Monday, November 17, 2014

Hawthorne, Baudelaire, and Poe

Madeline Usher is a vampire because in the text it first hints that she is supernatural when it explains that "The disease of Lady Madeline had long baffled the skill of her physicians."  And it also describes Madeline as having a pale complexion and a dark/haunting presence. You can also connect Madeline to being a vampire because her brother becomes more pale throughout the story which connect him to being Madeline's only source of food. Which would also be the cause of his nervous system breaking down. Then the last piece of information that lets you know that Madeline is a vampire is when she comes back from her burial and attacks her brother with supernatural strength.
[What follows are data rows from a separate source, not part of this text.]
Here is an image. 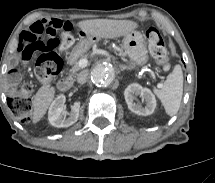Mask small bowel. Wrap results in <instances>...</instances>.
<instances>
[{
  "label": "small bowel",
  "mask_w": 215,
  "mask_h": 183,
  "mask_svg": "<svg viewBox=\"0 0 215 183\" xmlns=\"http://www.w3.org/2000/svg\"><path fill=\"white\" fill-rule=\"evenodd\" d=\"M36 22V21H35ZM34 23V22H33ZM32 25V24H31ZM31 25L29 26L28 30H30V27ZM70 29H71V25H70ZM19 81V76L17 74L14 75V79H13V84H16L17 82Z\"/></svg>",
  "instance_id": "1"
}]
</instances>
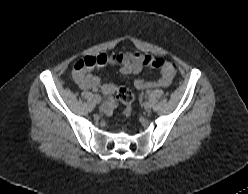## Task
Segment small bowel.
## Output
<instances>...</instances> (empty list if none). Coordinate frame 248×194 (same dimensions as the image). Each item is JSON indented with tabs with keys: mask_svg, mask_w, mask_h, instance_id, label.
Instances as JSON below:
<instances>
[{
	"mask_svg": "<svg viewBox=\"0 0 248 194\" xmlns=\"http://www.w3.org/2000/svg\"><path fill=\"white\" fill-rule=\"evenodd\" d=\"M148 56L137 52L117 51L111 55L100 54L94 57H86L82 61L94 60V67L79 69L77 64L73 70V78L77 85L84 90L102 91L105 95L114 93L116 86L112 83H104L99 77L91 74V70L95 67L102 68L109 64H118L119 72L124 75L138 74L144 70L146 66H152L145 61ZM154 67V66H153ZM160 76L156 80L138 79L134 82V87L138 90L164 88L171 84L174 72L167 67L158 68ZM112 103H106L103 107L105 113H109L112 109Z\"/></svg>",
	"mask_w": 248,
	"mask_h": 194,
	"instance_id": "1",
	"label": "small bowel"
}]
</instances>
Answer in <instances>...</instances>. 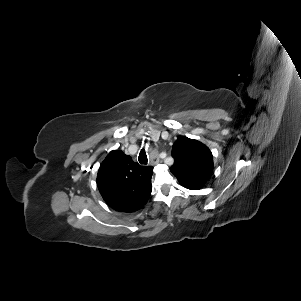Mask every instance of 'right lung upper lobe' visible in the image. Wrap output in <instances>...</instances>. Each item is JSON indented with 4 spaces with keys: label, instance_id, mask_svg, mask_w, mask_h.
Listing matches in <instances>:
<instances>
[{
    "label": "right lung upper lobe",
    "instance_id": "cb5924a9",
    "mask_svg": "<svg viewBox=\"0 0 301 301\" xmlns=\"http://www.w3.org/2000/svg\"><path fill=\"white\" fill-rule=\"evenodd\" d=\"M152 174V166H140L121 150H113L100 165L97 186L111 208L135 212L150 197Z\"/></svg>",
    "mask_w": 301,
    "mask_h": 301
}]
</instances>
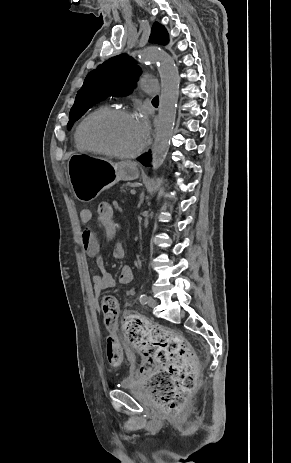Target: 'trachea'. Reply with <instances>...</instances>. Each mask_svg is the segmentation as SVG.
Masks as SVG:
<instances>
[{
    "mask_svg": "<svg viewBox=\"0 0 291 463\" xmlns=\"http://www.w3.org/2000/svg\"><path fill=\"white\" fill-rule=\"evenodd\" d=\"M159 98L158 97H155L152 101H158Z\"/></svg>",
    "mask_w": 291,
    "mask_h": 463,
    "instance_id": "trachea-1",
    "label": "trachea"
}]
</instances>
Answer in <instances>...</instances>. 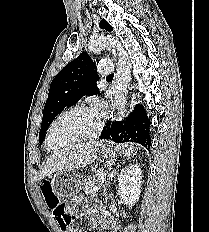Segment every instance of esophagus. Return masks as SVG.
<instances>
[{
  "mask_svg": "<svg viewBox=\"0 0 209 232\" xmlns=\"http://www.w3.org/2000/svg\"><path fill=\"white\" fill-rule=\"evenodd\" d=\"M113 57L116 59L117 58V52L116 49L111 50Z\"/></svg>",
  "mask_w": 209,
  "mask_h": 232,
  "instance_id": "34e87169",
  "label": "esophagus"
}]
</instances>
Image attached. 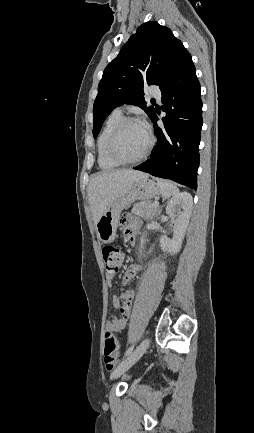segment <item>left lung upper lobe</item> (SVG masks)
<instances>
[{"mask_svg": "<svg viewBox=\"0 0 254 433\" xmlns=\"http://www.w3.org/2000/svg\"><path fill=\"white\" fill-rule=\"evenodd\" d=\"M186 52L169 28L156 21L142 24L103 72L93 106L94 137L111 111L124 103L139 106L151 118L155 109L146 106L144 86L161 88Z\"/></svg>", "mask_w": 254, "mask_h": 433, "instance_id": "1", "label": "left lung upper lobe"}]
</instances>
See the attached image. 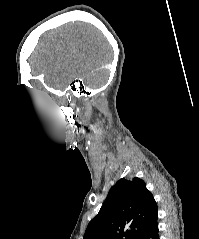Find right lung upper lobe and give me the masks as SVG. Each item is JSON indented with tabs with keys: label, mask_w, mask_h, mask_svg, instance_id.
<instances>
[{
	"label": "right lung upper lobe",
	"mask_w": 199,
	"mask_h": 239,
	"mask_svg": "<svg viewBox=\"0 0 199 239\" xmlns=\"http://www.w3.org/2000/svg\"><path fill=\"white\" fill-rule=\"evenodd\" d=\"M158 207L140 178L120 179L109 191L84 239H137L157 218Z\"/></svg>",
	"instance_id": "1"
}]
</instances>
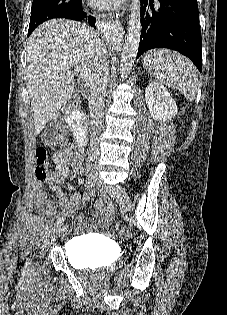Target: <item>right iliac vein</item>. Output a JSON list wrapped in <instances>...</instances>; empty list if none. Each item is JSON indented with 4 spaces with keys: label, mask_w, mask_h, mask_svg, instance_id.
I'll use <instances>...</instances> for the list:
<instances>
[{
    "label": "right iliac vein",
    "mask_w": 227,
    "mask_h": 315,
    "mask_svg": "<svg viewBox=\"0 0 227 315\" xmlns=\"http://www.w3.org/2000/svg\"><path fill=\"white\" fill-rule=\"evenodd\" d=\"M88 177L91 180L97 179V172L95 170H90L89 173H88ZM66 229H67V225L66 224H60L56 228V234H62V233H64L66 231Z\"/></svg>",
    "instance_id": "63e3f726"
}]
</instances>
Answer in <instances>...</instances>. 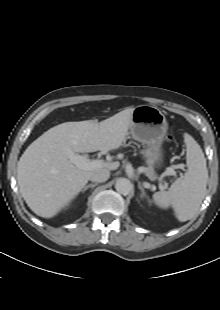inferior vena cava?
<instances>
[{"label":"inferior vena cava","instance_id":"obj_1","mask_svg":"<svg viewBox=\"0 0 220 310\" xmlns=\"http://www.w3.org/2000/svg\"><path fill=\"white\" fill-rule=\"evenodd\" d=\"M109 177H110V172L108 170H103V171L93 173L90 176L89 180L93 182L101 183V182L107 181Z\"/></svg>","mask_w":220,"mask_h":310}]
</instances>
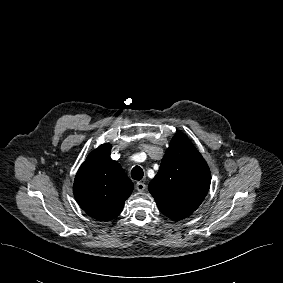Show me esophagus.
Returning <instances> with one entry per match:
<instances>
[{
	"label": "esophagus",
	"mask_w": 283,
	"mask_h": 283,
	"mask_svg": "<svg viewBox=\"0 0 283 283\" xmlns=\"http://www.w3.org/2000/svg\"><path fill=\"white\" fill-rule=\"evenodd\" d=\"M145 188H146V185L143 182H137L136 183L137 191L142 192V191L145 190Z\"/></svg>",
	"instance_id": "esophagus-1"
}]
</instances>
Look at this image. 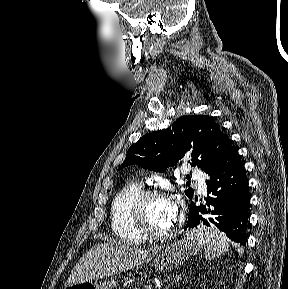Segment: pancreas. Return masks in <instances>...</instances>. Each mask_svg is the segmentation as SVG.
<instances>
[{"instance_id":"cf45deb5","label":"pancreas","mask_w":288,"mask_h":289,"mask_svg":"<svg viewBox=\"0 0 288 289\" xmlns=\"http://www.w3.org/2000/svg\"><path fill=\"white\" fill-rule=\"evenodd\" d=\"M137 289V288H135ZM142 289H150V287L148 285H144Z\"/></svg>"}]
</instances>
Gothic Writers like to test the boundaries with their writing and use their stories to open up new possibilities for their readers to think upon. Many of them talk about vampires, ghosts, and other supernatural things, in this, they doing a simple but complicated thing, they are testing the limits of reason. Back when Gothic Writers started writing, they were adding these scary, dark, and haunting things to go against religion and make others think if all the different claims of religion were actually true. They communicate this to the readers by simply putting the idea of the unknown in our head. Every single person who reads these short stories will now have the idea of vampires or ghouls and goblins or something like that in their head. Whether they believe it or not is a different thing. But it helps the reader realize that there might be those things in such a big world. The readers all have similar attitudes in their writings as they boldly express their stories characters. They take control of them and don't let others question their existence or their actual personalities.